Выпили они чаю с медом. И тут Сергеич про свой мобильник вспомнил. Спросил гостя.
– Да, зарядил! Давно! Вот он! – выложил тот и зарядку, и сам телефон из кармана куртки. – И вот, на всякий случай, мой номер! – добавил к телефону бумажку. – Теперь можно не тряпку вешать, а эсэмэску послать или даже позвонить, если что срочное!
– Спасибо, – сказал Сергеич. – Ты – человек слова! Тут таких ценят! Может, все-таки чуть настойки медовой в дорогу выпьешь? Чтобы теплее было.
Тут он в глазах солдата борьбу сомнений и желаний заметил.
– От пятидесяти грамм еще никто не пьянел! И я с тобой выпью, чтоб не думал, что там отрава! Я сам редко пью…
– Ну ладно, – махнул рукой Петро, сдавшись.
Достал Сергеич бутылку.
– Я тебе сейчас такую посуду дам, из которой ты еще в жизни не пил! – приговаривал он, верхнюю дверцу серванта отворяя.
Вынул оттуда хрустальную туфельку.
– Мы из нее на свадьбе с Виталиной пили. Теща бывшая подарила.
Поставил ее аккуратно перед онемевшим от удивления солдатом.
Себе Сергеич обычную рюмку достал. Но сначала налил гостю, и заиграла хрустальная туфелька радостной желтизной настойки.
– Давай выпьем за то, чтоб все это на хрен быстрее кончилось!
– Война, что ли? – уточнил солдат.
– Ну да!
– Согласен! – закивал Петро. Взял правой рукой за высокий тонкий хрустальный каблук, как за ручку бокала, с трудом и осторожностью ко рту туфельку поднес и помедлил немного, пытаясь понять, к какой ее части можно губами приложиться. Наклонил туфельку так, чтобы пятка внизу оказалась. Перелилась настойка туда, и выпил ее Петро из «пятки» медленно, сладким вкусом меда наслаждаясь.
Проводил Сергеич гостя до края огорода. А когда тот уже шагов десять по полю сделал, вспомнил про лежбище снайпера, окликнул, чтоб Петро вернулся. И повел его Сергеич по краю огородов к тому самому месту. Показал.
– На днях нашел! – сказал. – Вот, думал, предупредить тебя!

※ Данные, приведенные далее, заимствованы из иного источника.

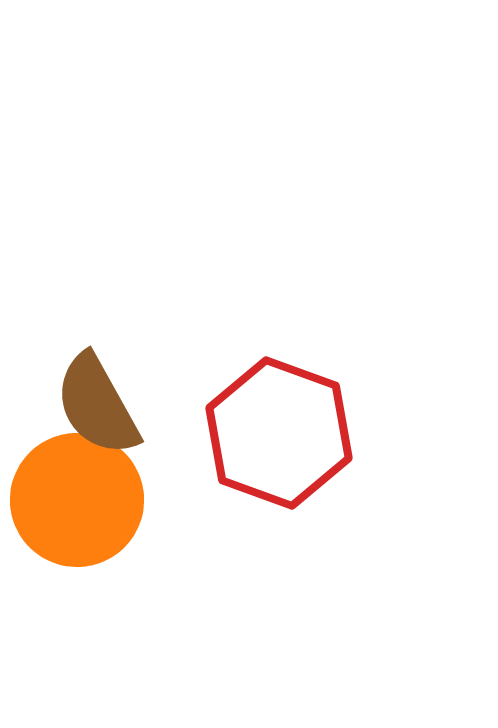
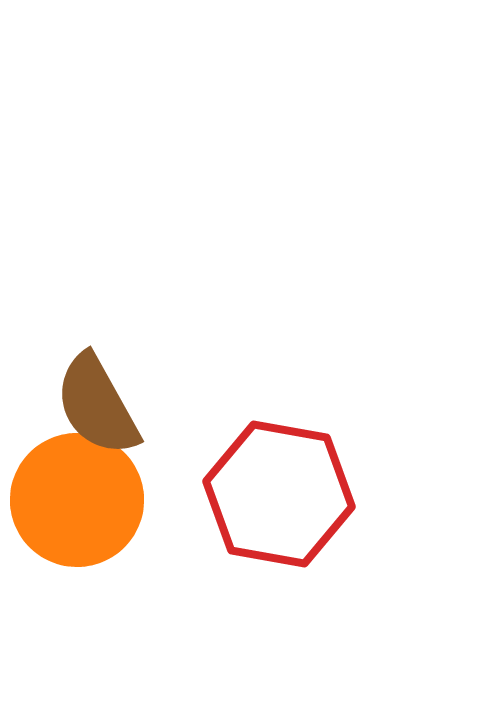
red hexagon: moved 61 px down; rotated 10 degrees counterclockwise
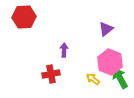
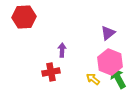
purple triangle: moved 2 px right, 4 px down
purple arrow: moved 2 px left
red cross: moved 2 px up
green arrow: moved 2 px left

Солдат, который мгновение назад пчеловоду выпившим казался, враз протрезвел.
– Спасибо, Сергеич! – проговорил он медленно и серьезно.
Потом руку пожал и прямо от снайперской позиции вниз по полю пошел. Не сгибаясь, не пригибая голову, бесстрашно.
Смотрел Сергеич ему вслед, пока не размыла силуэт ночная серость, пока не исчез он в ней.
Настроение у него перед ночью тихо-радостным стало. Принесенные солдатом в рюкзаке крупы и консервы на подоконнике расставил: там и прохладнее, и мыши не достанут. А после этого в буржуйку угля добавил да и спать улегся.